Comparing baseline motif frequencies in repertoires

Not every motif is equally likely to occur in the sequences of an immune repertoire. The variability of immune receptors is for example restricted by which V, D and J genes are present, among other factors. Using immuneML, we can investigate the baseline motif frequencies of immune receptor or repertoire datasets.

One method for comparing the baseline motif frequency distributions between different classes (e.g., sick versus healthy, or antigen binding versus non-binding) is by encoding the dataset using the KmerFrequency encoder, and generating a FeatureComparison report. This analysis can be executed using the ExploratoryAnalysis instruction, see How to perform an exploratory data analysis for more details.

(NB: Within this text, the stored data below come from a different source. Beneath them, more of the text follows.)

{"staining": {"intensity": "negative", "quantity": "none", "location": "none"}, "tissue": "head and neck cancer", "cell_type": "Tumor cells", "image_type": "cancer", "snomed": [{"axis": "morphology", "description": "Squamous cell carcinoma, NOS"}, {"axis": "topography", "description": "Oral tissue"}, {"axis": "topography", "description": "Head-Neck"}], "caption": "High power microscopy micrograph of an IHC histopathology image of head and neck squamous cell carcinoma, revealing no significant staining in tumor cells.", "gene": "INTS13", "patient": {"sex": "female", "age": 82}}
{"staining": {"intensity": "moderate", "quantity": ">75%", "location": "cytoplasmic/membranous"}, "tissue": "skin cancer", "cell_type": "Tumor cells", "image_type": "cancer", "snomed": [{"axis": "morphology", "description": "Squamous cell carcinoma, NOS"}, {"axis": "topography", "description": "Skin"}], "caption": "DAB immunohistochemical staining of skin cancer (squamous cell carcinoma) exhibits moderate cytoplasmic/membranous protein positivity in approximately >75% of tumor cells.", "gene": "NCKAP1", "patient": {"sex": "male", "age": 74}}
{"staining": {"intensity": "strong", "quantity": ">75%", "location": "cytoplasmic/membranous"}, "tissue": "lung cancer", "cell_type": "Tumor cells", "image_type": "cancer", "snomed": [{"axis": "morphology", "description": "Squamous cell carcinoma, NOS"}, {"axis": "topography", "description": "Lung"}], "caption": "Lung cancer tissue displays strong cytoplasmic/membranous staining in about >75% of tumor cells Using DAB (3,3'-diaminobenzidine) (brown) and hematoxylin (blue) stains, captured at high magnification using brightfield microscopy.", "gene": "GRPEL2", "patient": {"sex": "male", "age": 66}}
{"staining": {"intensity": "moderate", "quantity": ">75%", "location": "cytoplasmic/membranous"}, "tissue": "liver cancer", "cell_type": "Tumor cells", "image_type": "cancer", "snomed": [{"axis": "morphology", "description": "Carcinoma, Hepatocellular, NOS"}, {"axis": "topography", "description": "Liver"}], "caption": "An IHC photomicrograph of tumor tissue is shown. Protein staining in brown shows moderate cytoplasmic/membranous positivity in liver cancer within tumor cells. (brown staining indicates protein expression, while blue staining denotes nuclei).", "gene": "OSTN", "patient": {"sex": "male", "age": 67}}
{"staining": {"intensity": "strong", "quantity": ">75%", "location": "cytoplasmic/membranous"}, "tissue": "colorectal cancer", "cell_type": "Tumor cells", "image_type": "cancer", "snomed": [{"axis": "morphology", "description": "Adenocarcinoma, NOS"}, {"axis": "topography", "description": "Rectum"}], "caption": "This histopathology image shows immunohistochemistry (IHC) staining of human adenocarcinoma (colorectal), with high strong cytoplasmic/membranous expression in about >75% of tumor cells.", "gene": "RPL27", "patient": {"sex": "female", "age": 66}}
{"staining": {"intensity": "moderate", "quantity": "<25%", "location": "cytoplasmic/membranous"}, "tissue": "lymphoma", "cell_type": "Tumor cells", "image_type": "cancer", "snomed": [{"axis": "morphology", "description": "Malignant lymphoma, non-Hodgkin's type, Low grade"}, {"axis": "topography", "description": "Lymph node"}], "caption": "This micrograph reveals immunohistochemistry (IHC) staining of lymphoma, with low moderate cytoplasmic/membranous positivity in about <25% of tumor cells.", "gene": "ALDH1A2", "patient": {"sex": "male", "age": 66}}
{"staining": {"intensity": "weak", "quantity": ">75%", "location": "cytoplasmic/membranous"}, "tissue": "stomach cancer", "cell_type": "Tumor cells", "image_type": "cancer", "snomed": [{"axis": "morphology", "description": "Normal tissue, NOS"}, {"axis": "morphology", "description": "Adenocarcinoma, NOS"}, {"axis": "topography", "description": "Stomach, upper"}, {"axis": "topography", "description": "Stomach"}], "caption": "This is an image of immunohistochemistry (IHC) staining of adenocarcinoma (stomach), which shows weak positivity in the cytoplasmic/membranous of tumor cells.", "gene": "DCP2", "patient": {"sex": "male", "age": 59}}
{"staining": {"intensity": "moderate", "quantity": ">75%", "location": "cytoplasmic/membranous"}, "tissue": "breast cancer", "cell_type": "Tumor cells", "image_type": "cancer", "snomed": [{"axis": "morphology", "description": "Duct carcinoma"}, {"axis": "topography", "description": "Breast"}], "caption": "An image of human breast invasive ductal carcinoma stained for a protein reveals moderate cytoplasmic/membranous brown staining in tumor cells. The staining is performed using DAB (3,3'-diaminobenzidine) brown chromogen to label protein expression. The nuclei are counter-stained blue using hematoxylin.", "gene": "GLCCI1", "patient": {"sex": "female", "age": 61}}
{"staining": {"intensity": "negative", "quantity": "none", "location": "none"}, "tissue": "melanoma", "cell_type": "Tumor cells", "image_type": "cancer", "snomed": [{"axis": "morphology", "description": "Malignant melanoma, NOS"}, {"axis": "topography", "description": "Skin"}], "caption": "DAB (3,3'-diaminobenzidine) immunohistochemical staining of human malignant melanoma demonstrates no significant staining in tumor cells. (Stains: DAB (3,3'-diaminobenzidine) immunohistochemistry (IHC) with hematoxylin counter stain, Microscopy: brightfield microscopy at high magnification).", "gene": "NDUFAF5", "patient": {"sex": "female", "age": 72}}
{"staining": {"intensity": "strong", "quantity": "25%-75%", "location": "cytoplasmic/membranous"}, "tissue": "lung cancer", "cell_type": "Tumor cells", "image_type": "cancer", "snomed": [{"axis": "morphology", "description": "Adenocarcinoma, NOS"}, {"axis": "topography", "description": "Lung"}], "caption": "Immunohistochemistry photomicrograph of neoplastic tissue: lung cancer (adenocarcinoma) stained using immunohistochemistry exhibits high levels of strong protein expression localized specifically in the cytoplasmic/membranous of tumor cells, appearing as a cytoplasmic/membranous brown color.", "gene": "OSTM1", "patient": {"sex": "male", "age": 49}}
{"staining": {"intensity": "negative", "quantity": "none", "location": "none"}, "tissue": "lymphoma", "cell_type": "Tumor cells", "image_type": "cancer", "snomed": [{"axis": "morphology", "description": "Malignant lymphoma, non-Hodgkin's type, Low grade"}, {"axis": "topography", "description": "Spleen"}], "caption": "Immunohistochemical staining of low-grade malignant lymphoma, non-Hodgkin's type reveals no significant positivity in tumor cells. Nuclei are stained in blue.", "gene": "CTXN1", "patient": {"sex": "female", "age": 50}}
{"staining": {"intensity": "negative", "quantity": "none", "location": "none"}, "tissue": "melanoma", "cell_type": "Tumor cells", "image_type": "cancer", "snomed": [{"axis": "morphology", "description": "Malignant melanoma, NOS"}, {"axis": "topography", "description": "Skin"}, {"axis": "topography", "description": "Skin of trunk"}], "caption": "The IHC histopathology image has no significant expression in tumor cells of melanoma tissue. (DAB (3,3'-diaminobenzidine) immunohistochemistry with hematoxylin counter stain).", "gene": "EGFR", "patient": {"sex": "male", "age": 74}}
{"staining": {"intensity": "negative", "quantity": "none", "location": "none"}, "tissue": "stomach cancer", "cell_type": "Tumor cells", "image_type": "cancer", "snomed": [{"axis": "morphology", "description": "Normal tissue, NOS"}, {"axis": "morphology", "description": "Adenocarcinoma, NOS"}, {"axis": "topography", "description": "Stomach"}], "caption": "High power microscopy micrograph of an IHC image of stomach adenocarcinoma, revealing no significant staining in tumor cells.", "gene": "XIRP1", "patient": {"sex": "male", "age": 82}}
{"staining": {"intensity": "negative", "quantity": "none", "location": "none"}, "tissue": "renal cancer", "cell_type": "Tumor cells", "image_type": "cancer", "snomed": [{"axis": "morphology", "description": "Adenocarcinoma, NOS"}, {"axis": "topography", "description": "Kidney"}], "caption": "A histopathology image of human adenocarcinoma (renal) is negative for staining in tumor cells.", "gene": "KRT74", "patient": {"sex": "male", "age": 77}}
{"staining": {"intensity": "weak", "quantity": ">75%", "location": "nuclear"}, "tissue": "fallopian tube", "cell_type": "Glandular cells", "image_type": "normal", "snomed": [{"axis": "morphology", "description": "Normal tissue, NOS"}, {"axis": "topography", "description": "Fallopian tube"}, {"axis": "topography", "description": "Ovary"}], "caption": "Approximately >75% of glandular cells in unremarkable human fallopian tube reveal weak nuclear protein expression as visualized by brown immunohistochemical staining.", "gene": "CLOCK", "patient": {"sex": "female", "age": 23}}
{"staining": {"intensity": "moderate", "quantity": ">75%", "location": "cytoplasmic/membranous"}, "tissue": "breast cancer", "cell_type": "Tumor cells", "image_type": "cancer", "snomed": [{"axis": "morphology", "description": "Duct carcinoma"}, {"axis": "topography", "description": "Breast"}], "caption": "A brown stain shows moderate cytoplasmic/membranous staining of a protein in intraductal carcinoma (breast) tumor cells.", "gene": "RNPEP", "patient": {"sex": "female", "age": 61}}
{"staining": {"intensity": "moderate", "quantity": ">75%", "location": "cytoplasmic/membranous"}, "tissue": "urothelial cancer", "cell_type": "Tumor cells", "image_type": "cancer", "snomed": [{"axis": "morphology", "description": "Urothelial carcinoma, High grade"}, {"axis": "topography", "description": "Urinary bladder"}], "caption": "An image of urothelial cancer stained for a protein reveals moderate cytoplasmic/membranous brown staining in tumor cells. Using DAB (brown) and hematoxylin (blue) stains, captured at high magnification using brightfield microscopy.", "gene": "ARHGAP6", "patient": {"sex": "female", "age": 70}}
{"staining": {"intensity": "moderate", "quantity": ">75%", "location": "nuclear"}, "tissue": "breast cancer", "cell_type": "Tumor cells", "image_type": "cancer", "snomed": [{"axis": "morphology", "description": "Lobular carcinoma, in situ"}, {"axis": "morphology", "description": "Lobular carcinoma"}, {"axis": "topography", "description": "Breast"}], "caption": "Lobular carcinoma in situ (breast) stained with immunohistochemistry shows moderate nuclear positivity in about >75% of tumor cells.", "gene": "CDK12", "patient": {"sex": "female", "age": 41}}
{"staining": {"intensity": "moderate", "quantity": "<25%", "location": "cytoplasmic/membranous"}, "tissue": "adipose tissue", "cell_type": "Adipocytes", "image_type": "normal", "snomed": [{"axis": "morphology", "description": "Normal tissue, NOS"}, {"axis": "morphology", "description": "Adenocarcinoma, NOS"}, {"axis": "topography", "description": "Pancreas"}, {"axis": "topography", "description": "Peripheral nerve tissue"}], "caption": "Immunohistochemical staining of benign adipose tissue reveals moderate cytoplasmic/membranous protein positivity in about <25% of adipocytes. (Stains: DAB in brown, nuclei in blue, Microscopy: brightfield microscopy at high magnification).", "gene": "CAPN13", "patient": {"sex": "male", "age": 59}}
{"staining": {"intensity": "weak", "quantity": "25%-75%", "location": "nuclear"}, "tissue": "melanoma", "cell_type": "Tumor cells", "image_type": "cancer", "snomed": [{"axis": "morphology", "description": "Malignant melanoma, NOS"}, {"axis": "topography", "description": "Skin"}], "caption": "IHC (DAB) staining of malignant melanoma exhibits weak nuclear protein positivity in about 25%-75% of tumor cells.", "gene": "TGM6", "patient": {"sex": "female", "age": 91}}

The figures below show an example of the FeatureComparison report plot executed on the Quickstart dataset when encoded with a 4-mer frequency encoding. In this dataset, the synthetic disease signal ‘VLEQ’ was implanted. The figure on the left shows the complete plot, where it can be seen that there is a subset of 4-mers which occur at a higher frequency in the repertoires where the disease signal is present. The figure on the right shows the data from the same figure, but zoomed in on the left lower corner. The generated figure is interactive, and it is possible to hover over the points to reveal which feature they represent. As can be seen in the right figure, the feature ‘VLEQ’ appears more frequently in the repertoires where signal_disease = True.

Feature comparison full plot Feature comparison zoomed in plot with VLEQ highlighted

Alternatively, when investigating the occurrence of more complex motifs in repertoire datasets, the MatchedRegex encoder can be used in combination with the Matches report. This will produce a table summarizing how often a set of regular expressions are matched in the sequences of the repertoire dataset.